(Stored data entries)
>>>
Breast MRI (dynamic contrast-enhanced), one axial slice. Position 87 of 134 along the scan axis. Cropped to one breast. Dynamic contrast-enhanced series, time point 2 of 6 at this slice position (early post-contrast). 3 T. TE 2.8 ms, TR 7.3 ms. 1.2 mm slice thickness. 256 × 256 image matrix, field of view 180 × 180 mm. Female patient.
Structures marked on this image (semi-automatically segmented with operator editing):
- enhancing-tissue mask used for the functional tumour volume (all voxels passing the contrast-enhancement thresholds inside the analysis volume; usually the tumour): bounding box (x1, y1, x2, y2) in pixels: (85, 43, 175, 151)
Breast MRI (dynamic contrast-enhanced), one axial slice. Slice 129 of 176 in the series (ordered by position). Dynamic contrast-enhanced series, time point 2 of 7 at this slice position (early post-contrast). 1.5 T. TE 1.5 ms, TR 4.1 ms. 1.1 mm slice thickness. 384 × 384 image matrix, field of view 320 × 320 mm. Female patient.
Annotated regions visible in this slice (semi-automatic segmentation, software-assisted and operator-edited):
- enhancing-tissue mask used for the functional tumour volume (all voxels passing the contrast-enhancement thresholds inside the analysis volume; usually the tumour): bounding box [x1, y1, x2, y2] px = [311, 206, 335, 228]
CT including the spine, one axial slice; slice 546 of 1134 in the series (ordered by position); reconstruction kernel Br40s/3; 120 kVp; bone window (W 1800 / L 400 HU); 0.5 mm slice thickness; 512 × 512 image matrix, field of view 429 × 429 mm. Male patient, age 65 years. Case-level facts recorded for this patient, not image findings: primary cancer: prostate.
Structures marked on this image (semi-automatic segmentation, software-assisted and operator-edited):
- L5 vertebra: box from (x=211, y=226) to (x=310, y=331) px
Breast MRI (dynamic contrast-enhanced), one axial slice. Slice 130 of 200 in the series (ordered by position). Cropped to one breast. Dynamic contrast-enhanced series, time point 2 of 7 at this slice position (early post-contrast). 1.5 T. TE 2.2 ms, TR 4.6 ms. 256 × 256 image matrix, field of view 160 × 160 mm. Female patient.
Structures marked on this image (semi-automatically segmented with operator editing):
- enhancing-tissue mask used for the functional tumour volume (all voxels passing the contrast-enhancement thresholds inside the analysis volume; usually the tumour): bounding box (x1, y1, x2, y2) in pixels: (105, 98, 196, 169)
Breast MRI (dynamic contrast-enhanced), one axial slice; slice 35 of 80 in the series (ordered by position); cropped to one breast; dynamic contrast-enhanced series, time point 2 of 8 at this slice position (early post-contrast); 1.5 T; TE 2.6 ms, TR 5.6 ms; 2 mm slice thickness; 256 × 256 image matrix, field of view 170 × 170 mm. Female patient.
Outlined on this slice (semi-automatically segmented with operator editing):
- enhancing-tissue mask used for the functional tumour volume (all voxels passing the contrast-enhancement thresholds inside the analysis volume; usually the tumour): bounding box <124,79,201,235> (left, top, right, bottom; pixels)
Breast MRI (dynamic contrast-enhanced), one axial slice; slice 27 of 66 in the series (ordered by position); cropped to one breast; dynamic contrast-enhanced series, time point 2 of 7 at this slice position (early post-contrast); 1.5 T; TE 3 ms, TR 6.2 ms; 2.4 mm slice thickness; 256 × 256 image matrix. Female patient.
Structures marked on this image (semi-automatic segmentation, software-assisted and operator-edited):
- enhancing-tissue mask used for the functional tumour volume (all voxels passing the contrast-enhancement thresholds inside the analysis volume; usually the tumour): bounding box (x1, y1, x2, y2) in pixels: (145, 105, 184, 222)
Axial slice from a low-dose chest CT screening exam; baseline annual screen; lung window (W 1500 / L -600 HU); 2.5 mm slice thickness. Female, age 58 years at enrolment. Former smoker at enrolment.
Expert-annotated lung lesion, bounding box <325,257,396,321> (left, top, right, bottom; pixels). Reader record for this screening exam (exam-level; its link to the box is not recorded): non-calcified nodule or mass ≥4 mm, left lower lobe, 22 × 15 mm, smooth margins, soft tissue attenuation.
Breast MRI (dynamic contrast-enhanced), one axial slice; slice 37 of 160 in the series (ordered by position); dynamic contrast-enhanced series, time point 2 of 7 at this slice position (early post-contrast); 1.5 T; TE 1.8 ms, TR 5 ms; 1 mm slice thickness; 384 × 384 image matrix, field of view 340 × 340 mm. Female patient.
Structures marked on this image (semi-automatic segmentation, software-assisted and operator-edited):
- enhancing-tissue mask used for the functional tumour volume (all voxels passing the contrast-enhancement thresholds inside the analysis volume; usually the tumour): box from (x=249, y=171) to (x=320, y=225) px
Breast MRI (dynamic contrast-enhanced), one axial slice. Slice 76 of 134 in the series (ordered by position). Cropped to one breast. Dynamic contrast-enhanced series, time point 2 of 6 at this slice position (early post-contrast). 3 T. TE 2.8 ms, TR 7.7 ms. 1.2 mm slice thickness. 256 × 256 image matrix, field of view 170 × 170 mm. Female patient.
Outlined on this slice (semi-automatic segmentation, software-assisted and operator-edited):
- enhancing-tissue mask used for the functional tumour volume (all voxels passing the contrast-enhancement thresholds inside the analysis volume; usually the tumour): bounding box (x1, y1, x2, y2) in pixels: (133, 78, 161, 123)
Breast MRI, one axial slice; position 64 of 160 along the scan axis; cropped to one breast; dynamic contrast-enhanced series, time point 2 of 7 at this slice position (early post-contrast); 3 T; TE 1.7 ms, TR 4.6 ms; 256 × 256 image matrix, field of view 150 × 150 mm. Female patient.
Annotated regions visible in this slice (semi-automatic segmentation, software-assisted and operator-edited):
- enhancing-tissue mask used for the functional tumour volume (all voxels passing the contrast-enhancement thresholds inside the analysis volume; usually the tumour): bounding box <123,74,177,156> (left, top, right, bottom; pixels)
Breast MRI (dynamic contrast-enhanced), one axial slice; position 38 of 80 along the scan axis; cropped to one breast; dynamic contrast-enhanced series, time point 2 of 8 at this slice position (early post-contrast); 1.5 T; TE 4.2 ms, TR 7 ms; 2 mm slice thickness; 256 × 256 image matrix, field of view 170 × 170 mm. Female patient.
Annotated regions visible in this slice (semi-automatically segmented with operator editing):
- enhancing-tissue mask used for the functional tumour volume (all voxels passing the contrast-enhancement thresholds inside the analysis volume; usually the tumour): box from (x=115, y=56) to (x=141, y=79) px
<<<
Work task:
Search the entries for "left" and copy out each line that has it.

Exercise result:
- enhancing-tissue mask used for the functional tumour volume (all voxels passing the contrast-enhancement thresholds inside the analysis volume; usually the tumour): bounding box <124,79,201,235> (left, top, right, bottom; pixels)
Expert-annotated lung lesion, bounding box <325,257,396,321> (left, top, right, bottom; pixels). Reader record for this screening exam (exam-level; its link to the box is not recorded): non-calcified nodule or mass ≥4 mm, left lower lobe, 22 × 15 mm, smooth margins, soft tissue attenuation.
- enhancing-tissue mask used for the functional tumour volume (all voxels passing the contrast-enhancement thresholds inside the analysis volume; usually the tumour): bounding box <123,74,177,156> (left, top, right, bottom; pixels)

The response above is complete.